------ Listed records
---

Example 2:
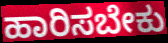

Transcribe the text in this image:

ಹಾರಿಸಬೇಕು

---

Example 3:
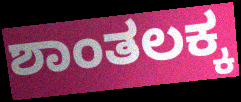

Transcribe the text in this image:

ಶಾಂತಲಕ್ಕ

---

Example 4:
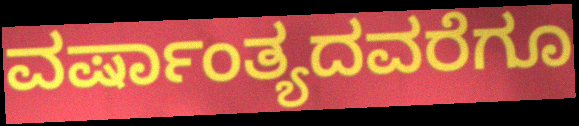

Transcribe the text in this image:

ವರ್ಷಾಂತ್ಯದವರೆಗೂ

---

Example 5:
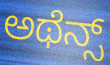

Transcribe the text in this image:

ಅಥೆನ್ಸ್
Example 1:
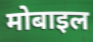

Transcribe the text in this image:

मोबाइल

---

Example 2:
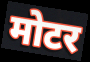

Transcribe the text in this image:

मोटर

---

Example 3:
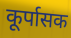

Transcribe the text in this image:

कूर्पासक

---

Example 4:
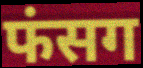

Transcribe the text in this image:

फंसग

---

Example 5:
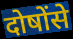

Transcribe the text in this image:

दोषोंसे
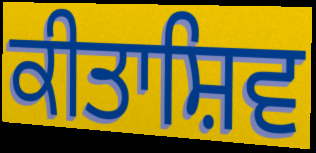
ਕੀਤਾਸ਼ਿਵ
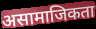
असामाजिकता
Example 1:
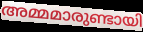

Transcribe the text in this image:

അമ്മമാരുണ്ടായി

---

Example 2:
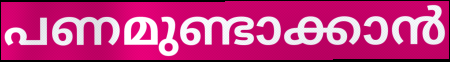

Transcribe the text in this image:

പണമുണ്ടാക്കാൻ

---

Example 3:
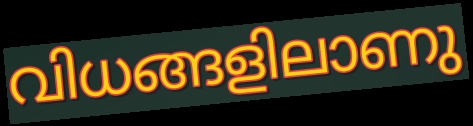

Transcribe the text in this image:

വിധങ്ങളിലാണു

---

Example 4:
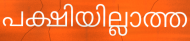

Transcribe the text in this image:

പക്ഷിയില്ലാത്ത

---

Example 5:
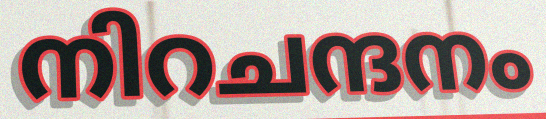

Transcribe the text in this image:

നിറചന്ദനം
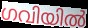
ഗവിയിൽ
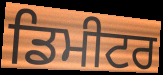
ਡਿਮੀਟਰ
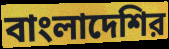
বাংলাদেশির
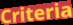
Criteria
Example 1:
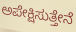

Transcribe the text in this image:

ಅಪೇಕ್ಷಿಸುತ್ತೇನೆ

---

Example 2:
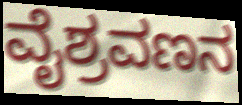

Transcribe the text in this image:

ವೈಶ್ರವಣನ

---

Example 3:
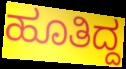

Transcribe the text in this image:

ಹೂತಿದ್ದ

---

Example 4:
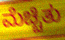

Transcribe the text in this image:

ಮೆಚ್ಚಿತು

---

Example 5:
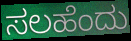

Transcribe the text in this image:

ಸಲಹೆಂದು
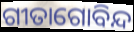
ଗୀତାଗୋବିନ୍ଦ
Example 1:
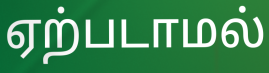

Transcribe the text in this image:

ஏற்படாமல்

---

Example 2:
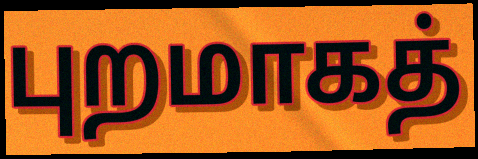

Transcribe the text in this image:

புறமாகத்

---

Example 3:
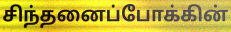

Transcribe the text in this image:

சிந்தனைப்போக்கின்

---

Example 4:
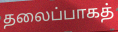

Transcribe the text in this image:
------------
▸ Your instructions: The data must come back word for word, with every picture removed.

▸ Exercise response:
---

Example 2:

Transcribe the text in this image:

ಹಾರಿಸಬೇಕು

---

Example 3:

Transcribe the text in this image:

ಶಾಂತಲಕ್ಕ

---

Example 4:

Transcribe the text in this image:

ವರ್ಷಾಂತ್ಯದವರೆಗೂ

---

Example 5:

Transcribe the text in this image:

ಅಥೆನ್ಸ್
Example 1:

Transcribe the text in this image:

मोबाइल

---

Example 2:

Transcribe the text in this image:

मोटर

---

Example 3:

Transcribe the text in this image:

कूर्पासक

---

Example 4:

Transcribe the text in this image:

फंसग

---

Example 5:

Transcribe the text in this image:

दोषोंसे
ਕੀਤਾਸ਼ਿਵ
असामाजिकता
Example 1:

Transcribe the text in this image:

അമ്മമാരുണ്ടായി

---

Example 2:

Transcribe the text in this image:

പണമുണ്ടാക്കാൻ

---

Example 3:

Transcribe the text in this image:

വിധങ്ങളിലാണു

---

Example 4:

Transcribe the text in this image:

പക്ഷിയില്ലാത്ത

---

Example 5:

Transcribe the text in this image:

നിറചന്ദനം
ഗവിയിൽ
ਡਿਮੀਟਰ
বাংলাদেশির
Criteria
Example 1:

Transcribe the text in this image:

ಅಪೇಕ್ಷಿಸುತ್ತೇನೆ

---

Example 2:

Transcribe the text in this image:

ವೈಶ್ರವಣನ

---

Example 3:

Transcribe the text in this image:

ಹೂತಿದ್ದ

---

Example 4:

Transcribe the text in this image:

ಮೆಚ್ಚಿತು

---

Example 5:

Transcribe the text in this image:

ಸಲಹೆಂದು
ଗୀତାଗୋବିନ୍ଦ
Example 1:

Transcribe the text in this image:

ஏற்படாமல்

---

Example 2:

Transcribe the text in this image:

புறமாகத்

---

Example 3:

Transcribe the text in this image:

சிந்தனைப்போக்கின்

---

Example 4:

Transcribe the text in this image:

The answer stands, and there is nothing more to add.